6 Let wind and weather do its worst,
Be you to us but kind;
Let Dutchmen vapour, Spaniards curse,
No sorrow we shall find:
'Tis then no matter how things go,
Or who's our friend, or who's our foe.
With a fa, &c.
7 To pass our tedious hours away,
We throw a merry main;
Or else at serious ombre play:
But why should we in vain
Each other's ruin thus pursue?
We were undone when we left you.
With a fa, &c.
8 But now our fears tempestuous grow,
And cast our hopes away;
Whilst you, regardless of our woe,
Sit careless at a play:
Perhaps, permit some happier man
To kiss your hand, or flirt your fan.
With a fa, &c.
9 When any mournful tune you hear,
That dies in every note,
As if it sighed with each man's care,
For being so remote,
Think how often love we've made
To you, when all those tunes were played.
With a fa, &c.
10 In justice you can not refuse
To think of our distress,
When we for hopes of honour lose
Our certain happiness;
All those designs are but to prove
Ourselves more worthy of your love.
With a fa, &c.
11 And now we've told you all our loves,
And likewise all our fears,
In hopes this declaration moves
Some pity from your tears;
Let's hear of no inconstancy,
We have too much of that at sea.
With a fa, la, la, la, la.
JOHN PHILIPS.
Bampton in Oxfordshire was the birthplace of this poet.
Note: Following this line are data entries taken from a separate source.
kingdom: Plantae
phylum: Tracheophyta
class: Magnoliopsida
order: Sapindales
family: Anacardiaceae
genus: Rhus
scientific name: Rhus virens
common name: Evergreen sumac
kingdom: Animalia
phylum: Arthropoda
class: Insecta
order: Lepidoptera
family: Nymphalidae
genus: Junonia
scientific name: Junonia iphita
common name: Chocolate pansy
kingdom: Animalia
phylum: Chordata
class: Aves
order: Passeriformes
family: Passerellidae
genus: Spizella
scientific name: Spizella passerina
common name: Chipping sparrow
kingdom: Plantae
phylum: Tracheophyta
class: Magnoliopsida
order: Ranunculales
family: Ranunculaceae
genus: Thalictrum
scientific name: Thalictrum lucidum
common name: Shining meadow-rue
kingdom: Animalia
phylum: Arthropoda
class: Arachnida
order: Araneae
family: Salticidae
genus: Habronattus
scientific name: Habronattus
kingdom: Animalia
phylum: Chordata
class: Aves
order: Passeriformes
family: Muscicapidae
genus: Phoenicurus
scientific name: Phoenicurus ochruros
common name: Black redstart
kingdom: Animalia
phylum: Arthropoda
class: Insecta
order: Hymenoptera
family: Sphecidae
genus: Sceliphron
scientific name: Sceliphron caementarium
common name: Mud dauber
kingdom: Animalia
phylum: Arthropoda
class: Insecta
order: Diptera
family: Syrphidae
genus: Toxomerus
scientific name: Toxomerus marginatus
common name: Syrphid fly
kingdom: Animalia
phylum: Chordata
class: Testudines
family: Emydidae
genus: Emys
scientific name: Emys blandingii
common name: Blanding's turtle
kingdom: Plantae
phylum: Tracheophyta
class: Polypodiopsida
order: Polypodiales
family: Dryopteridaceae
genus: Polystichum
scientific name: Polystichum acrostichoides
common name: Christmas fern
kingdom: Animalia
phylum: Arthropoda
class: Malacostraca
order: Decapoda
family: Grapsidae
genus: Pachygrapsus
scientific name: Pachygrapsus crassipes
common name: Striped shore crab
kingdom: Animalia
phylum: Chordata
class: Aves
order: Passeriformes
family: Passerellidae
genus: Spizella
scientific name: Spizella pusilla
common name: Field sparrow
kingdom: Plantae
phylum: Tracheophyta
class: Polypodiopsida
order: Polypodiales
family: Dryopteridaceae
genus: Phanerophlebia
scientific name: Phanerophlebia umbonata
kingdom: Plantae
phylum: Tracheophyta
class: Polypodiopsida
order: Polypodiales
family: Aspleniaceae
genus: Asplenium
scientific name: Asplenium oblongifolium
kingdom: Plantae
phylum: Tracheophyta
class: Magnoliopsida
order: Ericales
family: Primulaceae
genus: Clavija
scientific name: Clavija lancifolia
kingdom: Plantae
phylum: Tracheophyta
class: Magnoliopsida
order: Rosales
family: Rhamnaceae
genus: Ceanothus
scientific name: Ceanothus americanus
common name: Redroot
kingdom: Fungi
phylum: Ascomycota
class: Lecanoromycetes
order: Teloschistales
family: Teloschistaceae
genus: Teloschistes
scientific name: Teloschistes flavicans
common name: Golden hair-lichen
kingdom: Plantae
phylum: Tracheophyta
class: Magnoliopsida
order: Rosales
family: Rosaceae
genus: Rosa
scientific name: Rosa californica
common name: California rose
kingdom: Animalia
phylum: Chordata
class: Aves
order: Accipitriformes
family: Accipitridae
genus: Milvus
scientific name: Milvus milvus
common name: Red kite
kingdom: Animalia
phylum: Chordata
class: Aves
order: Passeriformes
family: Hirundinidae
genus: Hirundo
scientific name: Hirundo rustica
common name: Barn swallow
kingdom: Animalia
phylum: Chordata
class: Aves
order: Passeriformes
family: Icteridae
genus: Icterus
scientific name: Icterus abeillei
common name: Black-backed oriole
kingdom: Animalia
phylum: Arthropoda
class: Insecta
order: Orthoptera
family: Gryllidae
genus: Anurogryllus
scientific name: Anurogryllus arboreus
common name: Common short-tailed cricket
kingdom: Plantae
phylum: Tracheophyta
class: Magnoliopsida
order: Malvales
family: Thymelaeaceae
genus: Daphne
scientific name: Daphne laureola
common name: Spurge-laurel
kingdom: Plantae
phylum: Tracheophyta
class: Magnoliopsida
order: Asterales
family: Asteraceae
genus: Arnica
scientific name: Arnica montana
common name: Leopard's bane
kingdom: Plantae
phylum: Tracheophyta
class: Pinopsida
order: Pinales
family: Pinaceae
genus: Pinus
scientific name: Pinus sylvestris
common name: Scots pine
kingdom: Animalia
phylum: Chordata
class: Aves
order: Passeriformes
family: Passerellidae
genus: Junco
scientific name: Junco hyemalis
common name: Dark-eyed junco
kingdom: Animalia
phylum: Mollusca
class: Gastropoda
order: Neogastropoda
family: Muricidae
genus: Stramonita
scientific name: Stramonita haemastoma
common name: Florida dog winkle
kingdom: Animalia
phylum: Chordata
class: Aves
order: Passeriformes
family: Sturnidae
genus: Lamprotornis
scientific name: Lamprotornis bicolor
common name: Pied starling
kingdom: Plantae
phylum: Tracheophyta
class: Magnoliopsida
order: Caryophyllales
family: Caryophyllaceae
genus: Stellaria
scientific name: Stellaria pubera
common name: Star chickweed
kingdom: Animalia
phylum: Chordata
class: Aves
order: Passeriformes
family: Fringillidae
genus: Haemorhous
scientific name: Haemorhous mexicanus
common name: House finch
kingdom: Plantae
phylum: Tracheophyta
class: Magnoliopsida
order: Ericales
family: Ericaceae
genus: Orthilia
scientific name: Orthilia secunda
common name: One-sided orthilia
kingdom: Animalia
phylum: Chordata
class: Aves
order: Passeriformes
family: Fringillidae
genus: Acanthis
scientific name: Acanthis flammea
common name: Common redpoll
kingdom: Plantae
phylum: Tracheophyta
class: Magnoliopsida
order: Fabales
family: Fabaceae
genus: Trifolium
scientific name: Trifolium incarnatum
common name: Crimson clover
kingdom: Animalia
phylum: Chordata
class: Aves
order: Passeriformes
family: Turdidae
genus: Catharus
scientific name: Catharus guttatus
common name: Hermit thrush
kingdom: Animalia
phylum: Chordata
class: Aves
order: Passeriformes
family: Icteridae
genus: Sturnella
He was born on the 30th of December 1676. His father, Dr Stephen Philips, was archdeacon of Salop, as well as minister of Bampton. John, after some preliminary training at home, was sent to Winchester, where he distinguished himself by diligence and good-nature, and enjoyed two great luxuries,—the reading of Milton, and the having his head combed by some one while he sat still and in rapture for hours together. This pleasure he shared with Vossius, and with humbler persons of our acquaintance; the combing of whose hair, they tell us,
'Dissolves them into ecstasies,
And brings all heaven before their eyes.'
In 1694, he entered Christ Church, Cambridge. His intention was to prosecute the study of medicine, and he took great delight in the cognate pursuits of natural history and botany. His chief friend was Edmund Smith, (Rag Smith, as he was generally called,) a kind of minor Savage, well known in these times as the author of 'Phaedra and Hippolytus,' and for his cureless dissipation. In 1703, Philips produced 'The Splendid Shilling,' which proved a hit, and seems to have diverted his aspirations from the domains of Aesculapius to those of Apollo. Bolingbroke sought him out, and employed him, after the battle of Blenheim, to sing it in opposition to Addison, the laureate of the Whigs. At the house of the magnificent but unprincipled St John, Philips wrote his 'Blenheim,' which was published in 1705. The year after, his 'Cider,' a poem in two books, appeared, and was received with great applause. Encouraged by this, he projected a poem on the Last Day, which all who are aware of the difficulties of the subject, and the limitations of the author's genius, must rejoice that he never wrote. Consumption and asthma removed him prematurely on the 15th of February 1708, ere he had completed his thirty-third year. He was buried in Hereford Cathedral, and Sir Simon Harcourt, afterwards Lord Chancellor, erected a monument to his memory in Westminster Abbey.